O cenário jurídico e político atual revela uma constante necessidade de facilitação do relacionamento entre o setor público e privado. Foi nesse contexto que veio, em boa hora, a IN 81/20, do Departamento Nacional de Registro Empresarial e Integração (DREI). 

1. A tendência de simplificação e desburocratização do relacionamento entre o setor público e o privado.

A Constituição Federal de 1988 (CF/88) contém inúmeras previsões que, direta ou indiretamente, enaltecem o livre exercício da atividade econômica pelo particular.

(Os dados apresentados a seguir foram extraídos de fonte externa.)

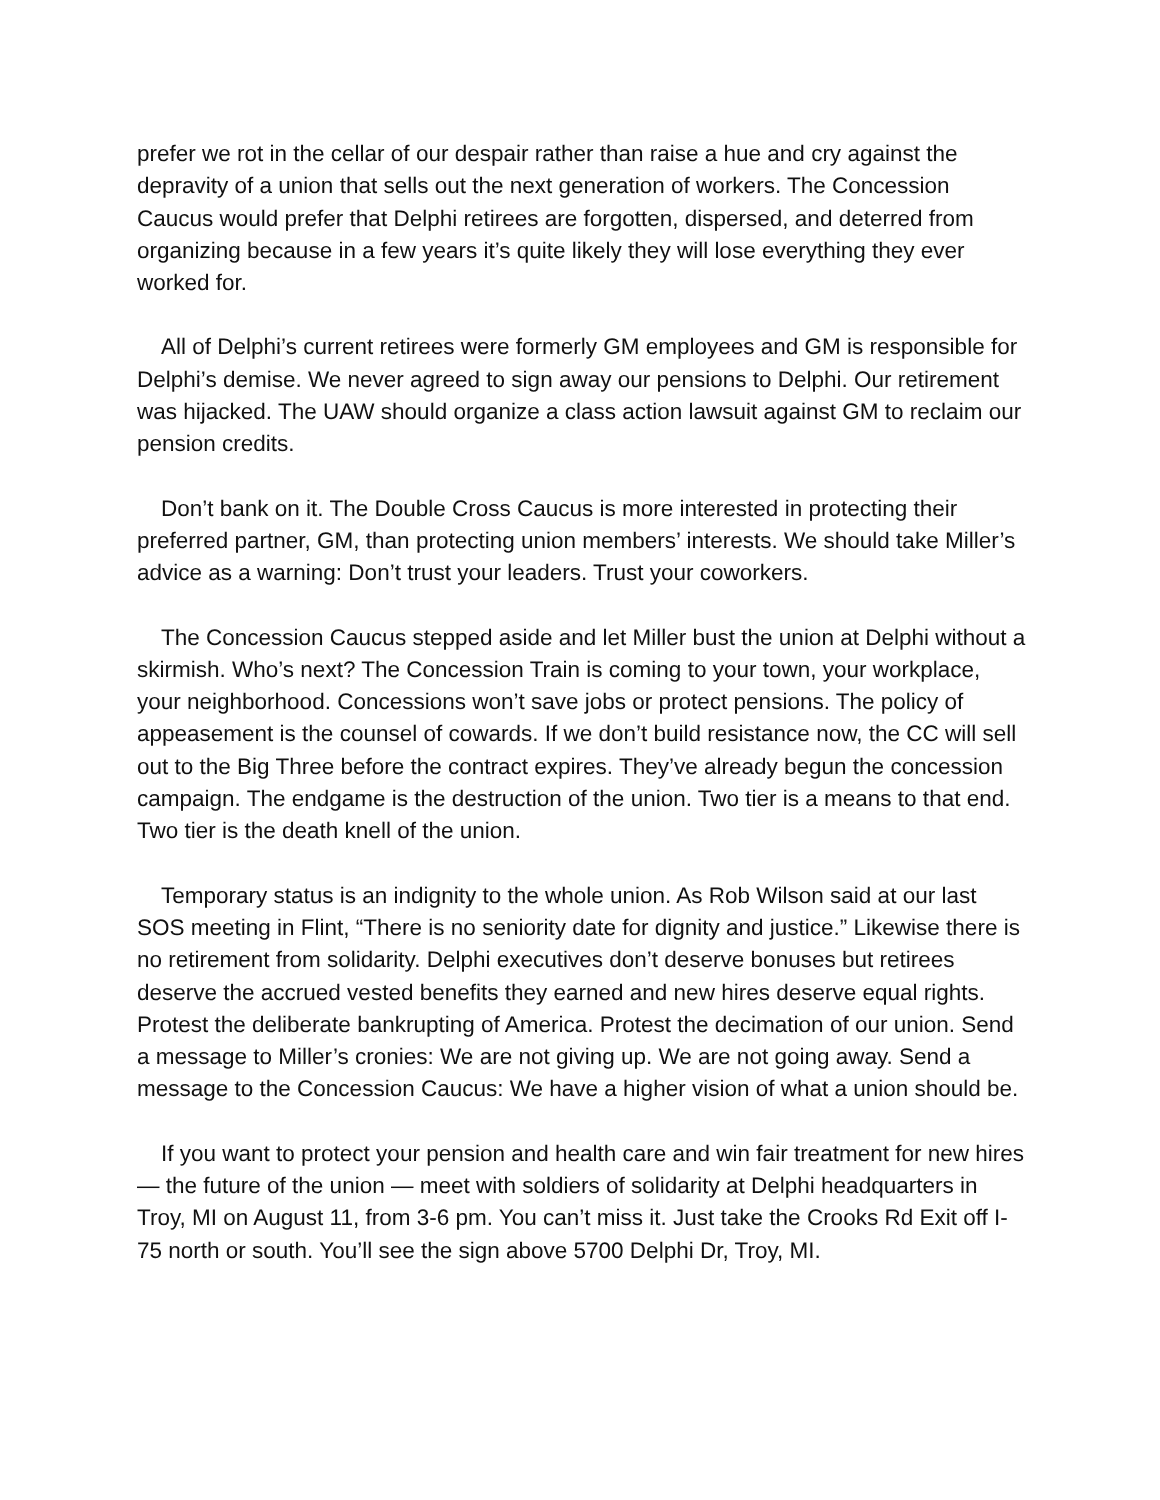prefer we rot in the cellar of our despair rather than raise a hue and cry against the depravity of a union that sells out the next generation of workers. The Concession Caucus would prefer that Delphi retirees are forgotten, dispersed, and deterred from organizing because in a few years it’s quite likely they will lose everything they ever worked for.
All of Delphi’s current retirees were formerly GM employees and GM is responsible for Delphi’s demise. We never agreed to sign away our pensions to Delphi. Our retirement was hijacked. The UAW should organize a class action lawsuit against GM to reclaim our pension credits.
Don’t bank on it. The Double Cross Caucus is more interested in protecting their preferred partner, GM, than protecting union members’ interests. We should take Miller’s advice as a warning: Don’t trust your leaders. Trust your coworkers.
The Concession Caucus stepped aside and let Miller bust the union at Delphi without a skirmish. Who’s next? The Concession Train is coming to your town, your workplace, your neighborhood. Concessions won’t save jobs or protect pensions. The policy of appeasement is the counsel of cowards. If we don’t build resistance now, the CC will sell out to the Big Three before the contract expires. They’ve already begun the concession campaign. The endgame is the destruction of the union. Two tier is a means to that end. Two tier is the death knell of the union.
Temporary status is an indignity to the whole union. As Rob Wilson said at our last SOS meeting in Flint, “There is no seniority date for dignity and justice.” Likewise there is no retirement from solidarity. Delphi executives don’t deserve bonuses but retirees deserve the accrued vested benefits they earned and new hires deserve equal rights. Protest the deliberate bankrupting of America. Protest the decimation of our union. Send a message to Miller’s cronies: We are not giving up. We are not going away. Send a message to the Concession Caucus: We have a higher vision of what a union should be.
If you want to protect your pension and health care and win fair treatment for new hires — the future of the union — meet with soldiers of solidarity at Delphi headquarters in Troy, MI on August 11, from 3-6 pm. You can’t miss it. Just take the Crooks Rd Exit off I-75 north or south. You’ll see the sign above 5700 Delphi Dr, Troy, MI.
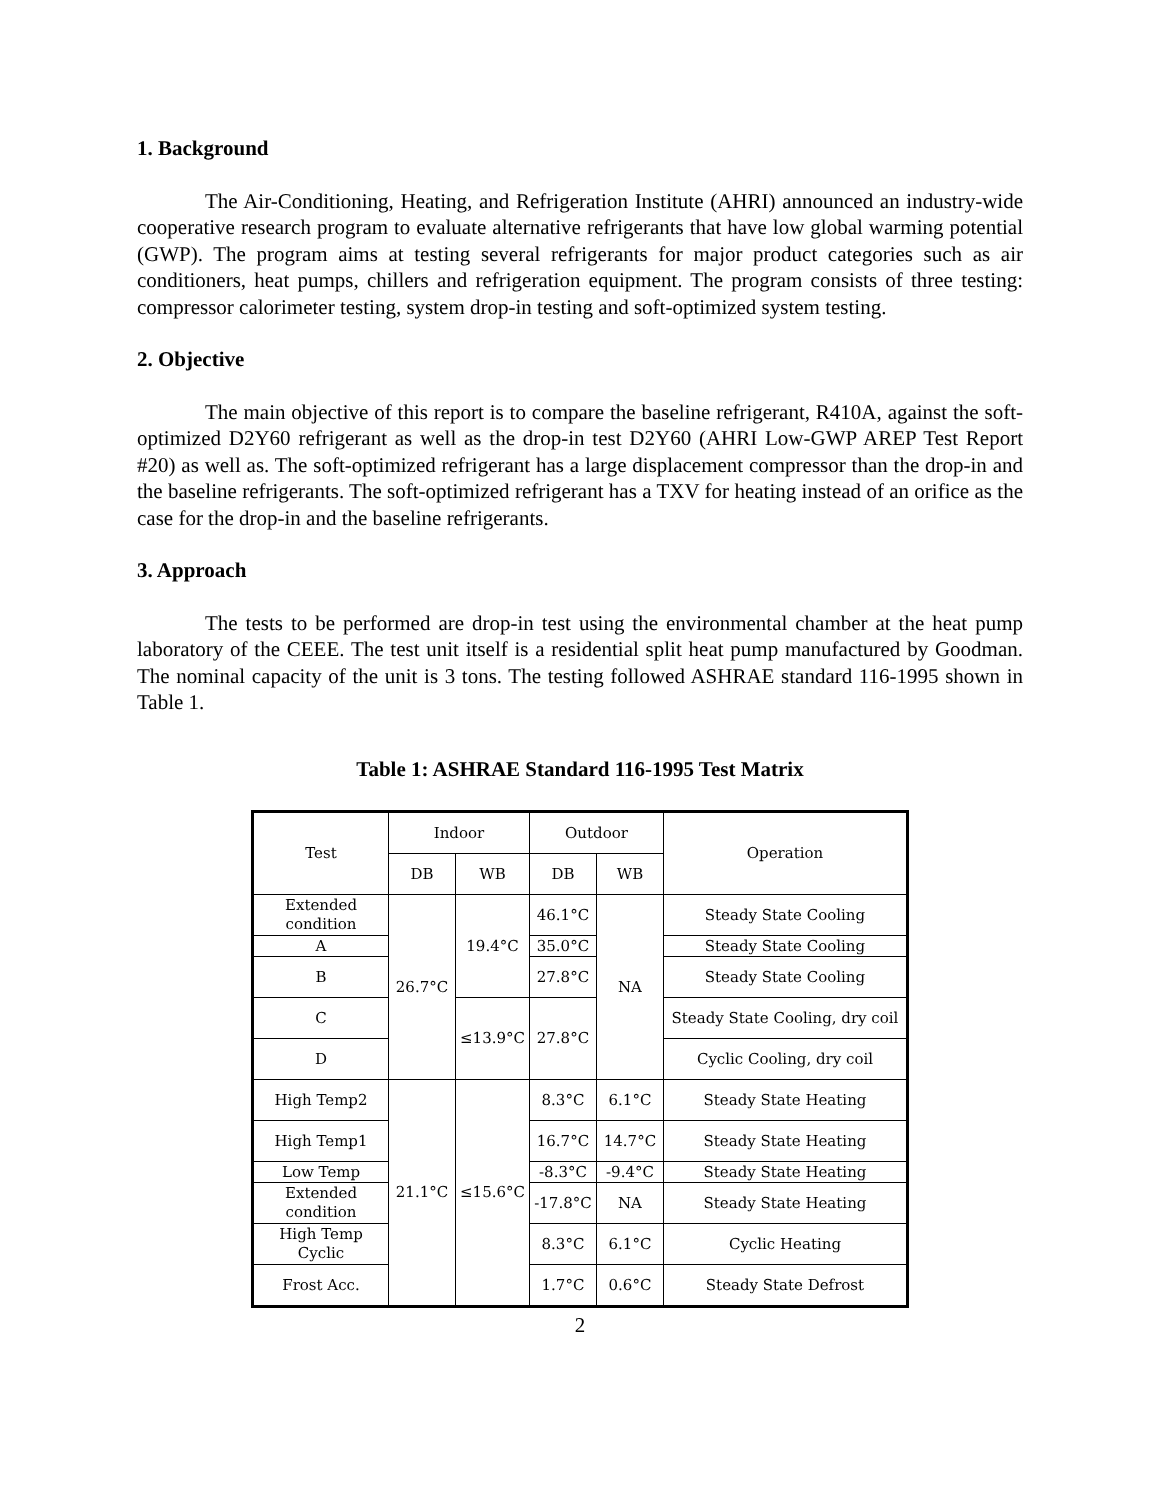1. Background
The Air-Conditioning, Heating, and Refrigeration Institute (AHRI) announced an industry-wide cooperative research program to evaluate alternative refrigerants that have low global warming potential (GWP). The program aims at testing several refrigerants for major product categories such as air conditioners, heat pumps, chillers and refrigeration equipment. The program consists of three testing: compressor calorimeter testing, system drop-in testing and soft-optimized system testing.
2. Objective
The main objective of this report is to compare the baseline refrigerant, R410A, against the soft-optimized D2Y60 refrigerant as well as the drop-in test D2Y60 (AHRI Low-GWP AREP Test Report #20) as well as. The soft-optimized refrigerant has a large displacement compressor than the drop-in and the baseline refrigerants. The soft-optimized refrigerant has a TXV for heating instead of an orifice as the case for the drop-in and the baseline refrigerants.
3. Approach
The tests to be performed are drop-in test using the environmental chamber at the heat pump laboratory of the CEEE. The test unit itself is a residential split heat pump manufactured by Goodman. The nominal capacity of the unit is 3 tons. The testing followed ASHRAE standard 116-1995 shown in Table 1.
Table 1: ASHRAE Standard 116-1995 Test Matrix
| Test | Indoor | | Outdoor | | Operation |
| --- | --- | --- | --- | --- | --- |
| | DB | WB | DB | WB | |
| Extended condition | 26.7°C | 19.4°C | 46.1°C | NA | Steady State Cooling |
| A | | | 35.0°C | | Steady State Cooling |
| B | | | 27.8°C | | Steady State Cooling |
| C | | ≤13.9°C | 27.8°C | | Steady State Cooling, dry coil |
| D | | | | | Cyclic Cooling, dry coil |
| High Temp2 | 21.1°C | ≤15.6°C | 8.3°C | 6.1°C | Steady State Heating |
| High Temp1 | | | 16.7°C | 14.7°C | Steady State Heating |
| Low Temp | | | -8.3°C | -9.4°C | Steady State Heating |
| Extended condition | | | -17.8°C | NA | Steady State Heating |
| High Temp Cyclic | | | 8.3°C | 6.1°C | Cyclic Heating |
| Frost Acc. | | | 1.7°C | 0.6°C | Steady State Defrost |
2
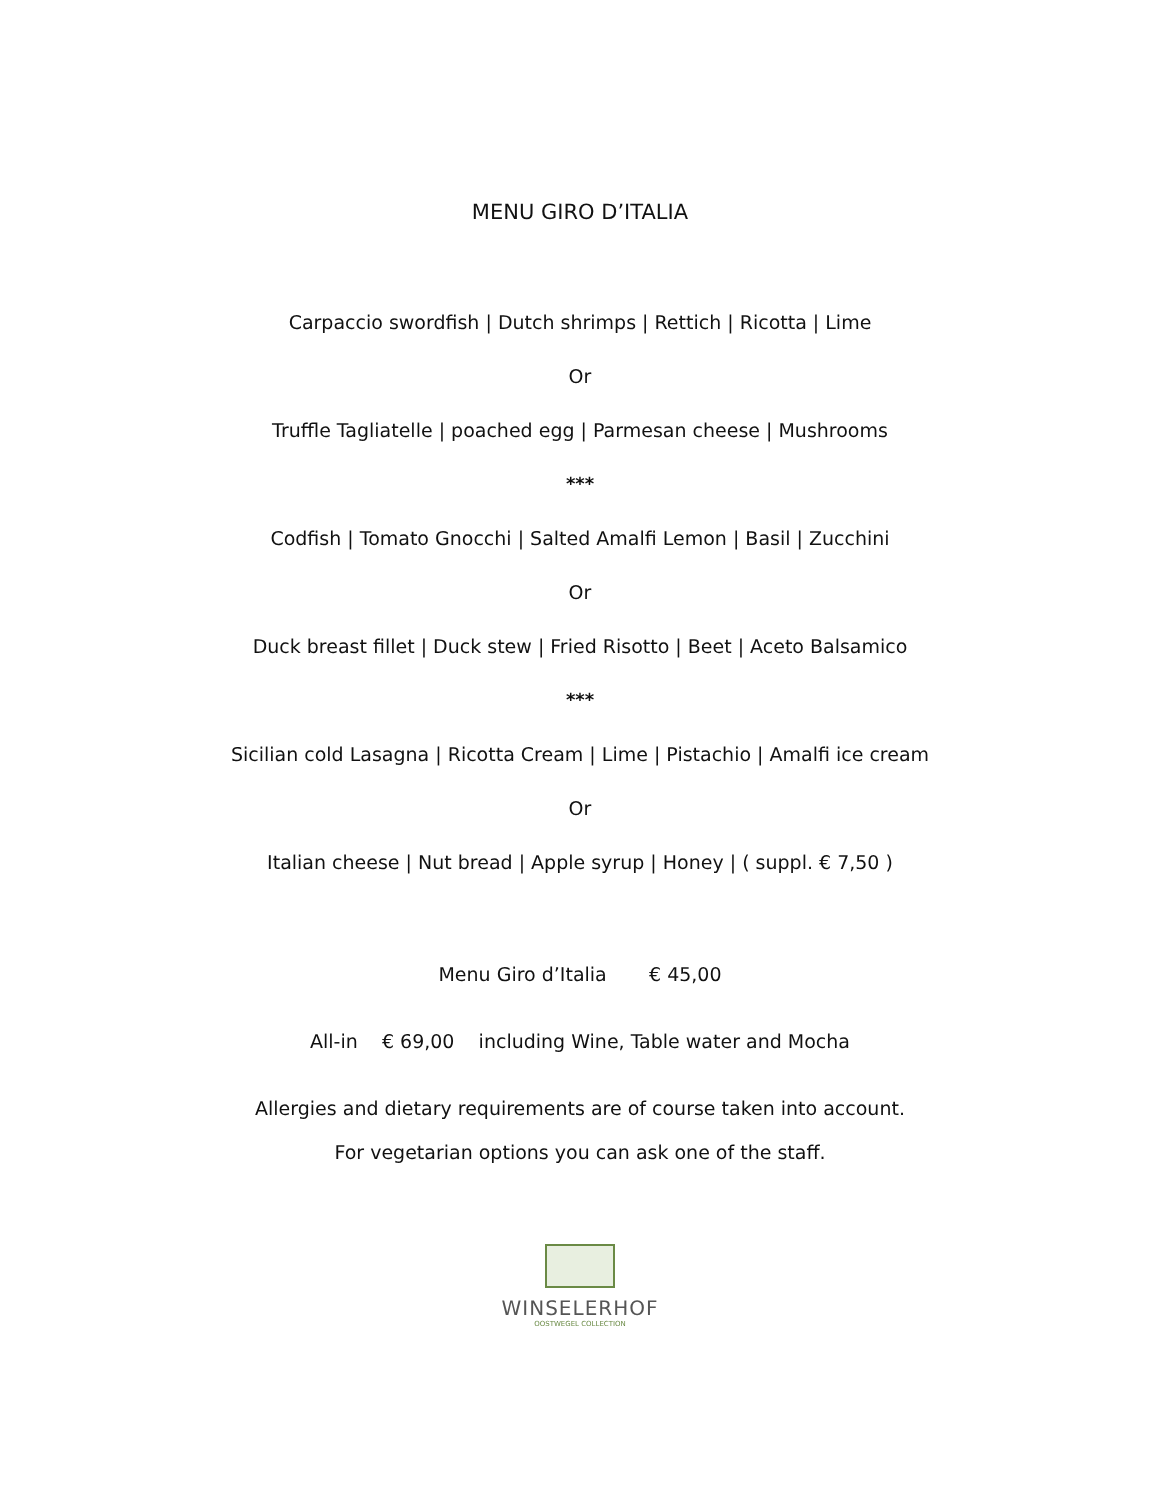MENU GIRO D’ITALIA
Carpaccio swordfish | Dutch shrimps | Rettich | Ricotta | Lime
Or
Truffle Tagliatelle | poached egg | Parmesan cheese | Mushrooms
***
Codfish | Tomato Gnocchi | Salted Amalfi Lemon | Basil | Zucchini
Or
Duck breast fillet | Duck stew | Fried Risotto | Beet | Aceto Balsamico
***
Sicilian cold Lasagna | Ricotta Cream | Lime | Pistachio | Amalfi ice cream
Or
Italian cheese | Nut bread | Apple syrup | Honey | ( suppl. € 7,50 )
Menu Giro d’Italia € 45,00
All-in € 69,00 including Wine, Table water and Mocha
Allergies and dietary requirements are of course taken into account.
For vegetarian options you can ask one of the staff.
WINSELERHOF
OOSTWEGEL COLLECTION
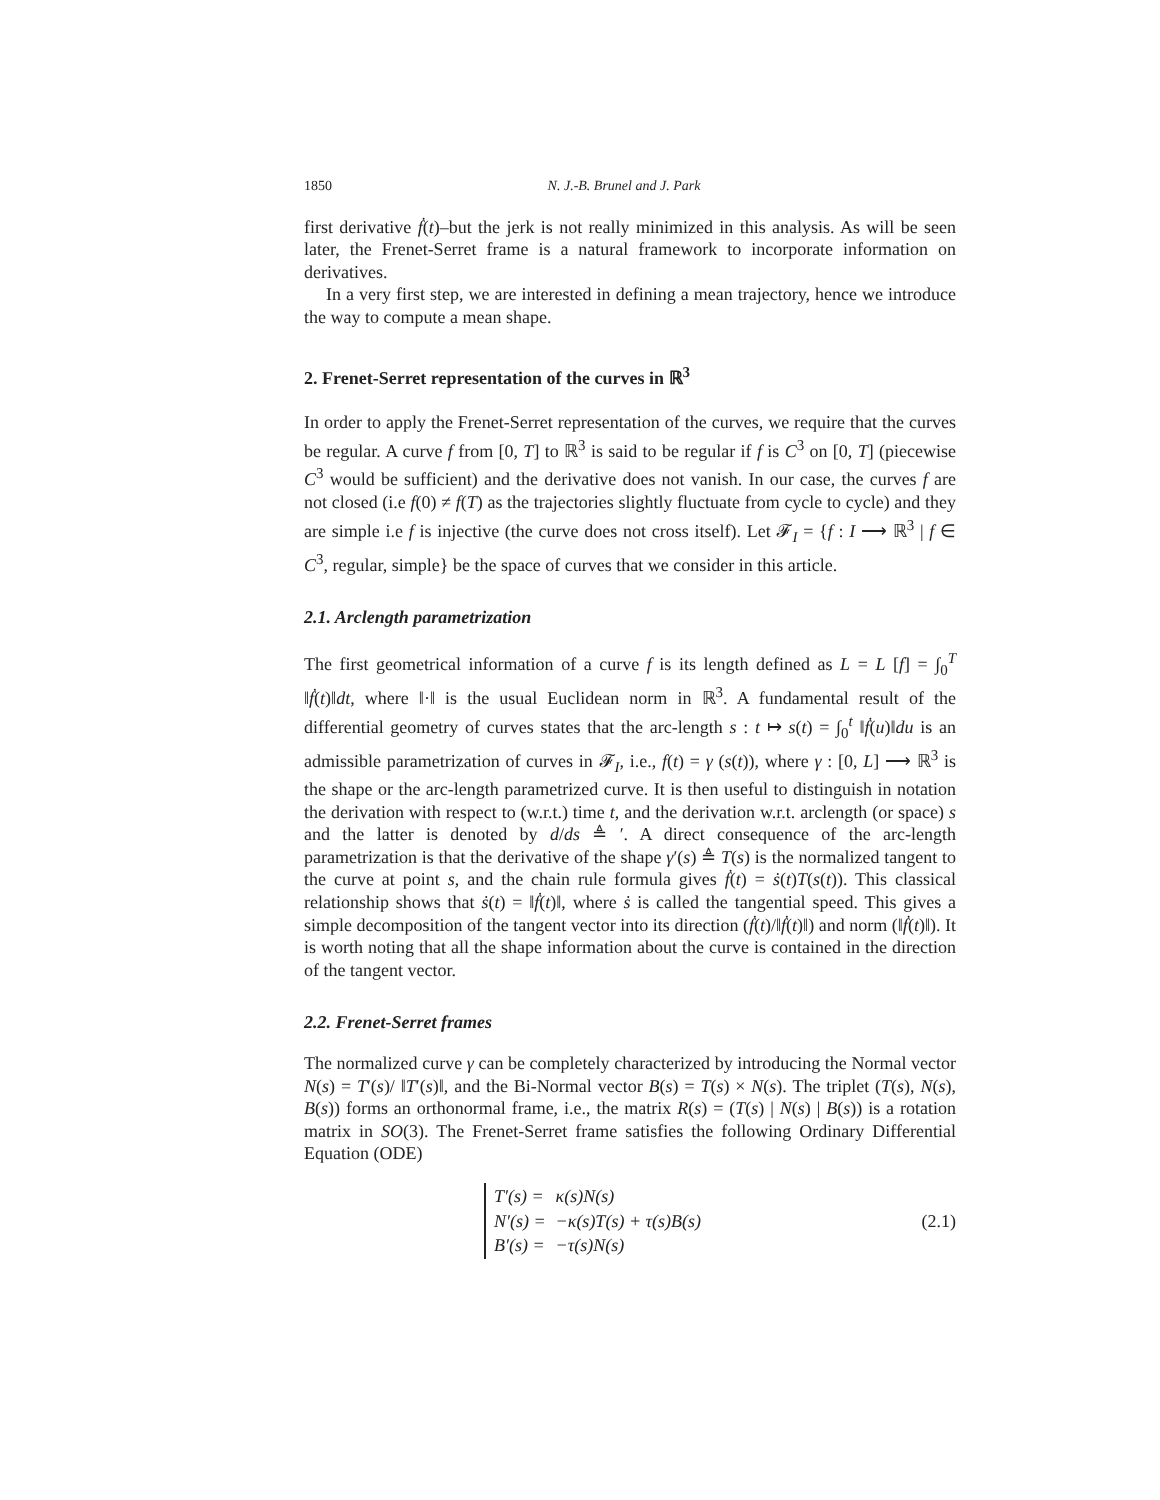1850 N. J.-B. Brunel and J. Park
first derivative ḟ(t)–but the jerk is not really minimized in this analysis. As will be seen later, the Frenet-Serret frame is a natural framework to incorporate information on derivatives.
In a very first step, we are interested in defining a mean trajectory, hence we introduce the way to compute a mean shape.
2. Frenet-Serret representation of the curves in ℝ<sup>3</sup>
In order to apply the Frenet-Serret representation of the curves, we require that the curves be regular. A curve f from [0, T] to ℝ<sup>3</sup> is said to be regular if f is C<sup>3</sup> on [0, T] (piecewise C<sup>3</sup> would be sufficient) and the derivative does not vanish. In our case, the curves f are not closed (i.e f(0) ≠ f(T) as the trajectories slightly fluctuate from cycle to cycle) and they are simple i.e f is injective (the curve does not cross itself). Let 𝓕<sub>I</sub> = {f : I ⟶ ℝ<sup>3</sup> | f ∈ C<sup>3</sup>, regular, simple} be the space of curves that we consider in this article.
2.1. Arclength parametrization
The first geometrical information of a curve f is its length defined as L = L [f] = ∫<sub>0</sub><sup>T</sup> ‖ḟ(t)‖dt, where ‖·‖ is the usual Euclidean norm in ℝ<sup>3</sup>. A fundamental result of the differential geometry of curves states that the arc-length s : t ↦ s(t) = ∫<sub>0</sub><sup>t</sup> ‖ḟ(u)‖du is an admissible parametrization of curves in 𝓕<sub>I</sub>, i.e., f(t) = γ (s(t)), where γ : [0, L] ⟶ ℝ<sup>3</sup> is the shape or the arc-length parametrized curve. It is then useful to distinguish in notation the derivation with respect to (w.r.t.) time t, and the derivation w.r.t. arclength (or space) s and the latter is denoted by d/ds ≜ ′. A direct consequence of the arc-length parametrization is that the derivative of the shape γ′(s) ≜ T(s) is the normalized tangent to the curve at point s, and the chain rule formula gives ḟ(t) = ṡ(t)T(s(t)). This classical relationship shows that ṡ(t) = ‖ḟ(t)‖, where ṡ is called the tangential speed. This gives a simple decomposition of the tangent vector into its direction (ḟ(t)/‖ḟ(t)‖) and norm (‖ḟ(t)‖). It is worth noting that all the shape information about the curve is contained in the direction of the tangent vector.
2.2. Frenet-Serret frames
The normalized curve γ can be completely characterized by introducing the Normal vector N(s) = T′(s)/ ‖T′(s)‖, and the Bi-Normal vector B(s) = T(s) × N(s). The triplet (T(s), N(s), B(s)) forms an orthonormal frame, i.e., the matrix R(s) = (T(s) | N(s) | B(s)) is a rotation matrix in SO(3). The Frenet-Serret frame satisfies the following Ordinary Differential Equation (ODE)
| T′(s) = | κ(s)N(s) |
| N′(s) = | −κ(s)T(s) + τ(s)B(s) |
| B′(s) = | −τ(s)N(s) |
(2.1)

É o que se infere, v.g., do seus arts. 1º, IV, 5º, XIII, e 170, caput e p.u.

Por sua vez, convém recordar que, nas palavras de Eros Roberto Grau1, "Uma das faces da livre iniciativa se expõe como liberdade econômica, ou liberdade de iniciativa econômica, cujo titular é a empresa".

Ocorre que, a despeito do caráter claramente liberal conferido pela CF/88 à ordem econômica, o que acabou se constatando, na prática, desde a sua promulgação, foi a criação de um cipoal jurídico-burocrático em prejuízo da autonomia privada e da liberdade contratual nos negócios jurídicos empresariais.

Nos últimos 4 (quatro) anos, todavia, a ascensão de líderes mais alinhados a uma política econômica liberal inaugurou uma verdadeira tendência de desburocratização do exercício da atividade econômica no país, o que incluiu, consoante melhor analisado adiante, os procedimentos de registro empresarial.

É certo que o mundo mudou, que novas tecnologias surgiram e que os processos e as relações negociais são desenvolvidos de maneira muito mais célere. Formalidades e disciplinas que antes faziam sentido, tornaram-se absolutamente esvaziadas.

Foi justamente nesse cenário de simplificação e desburocratização que veio à tona a Lei nº 13.874, de 20 de setembro de 2019, também conhecida como Lei da Liberdade Econômica.

O diploma instituiu uma série de modificações no cenário jurídico nacional com o objetivo de promover maior proteção à livre iniciativa e ao livre exercício da atividade econômica. A própria acepção trazida pelo seu art. 1º consagra o regramento como uma "declaração de direitos de liberdade econômica". 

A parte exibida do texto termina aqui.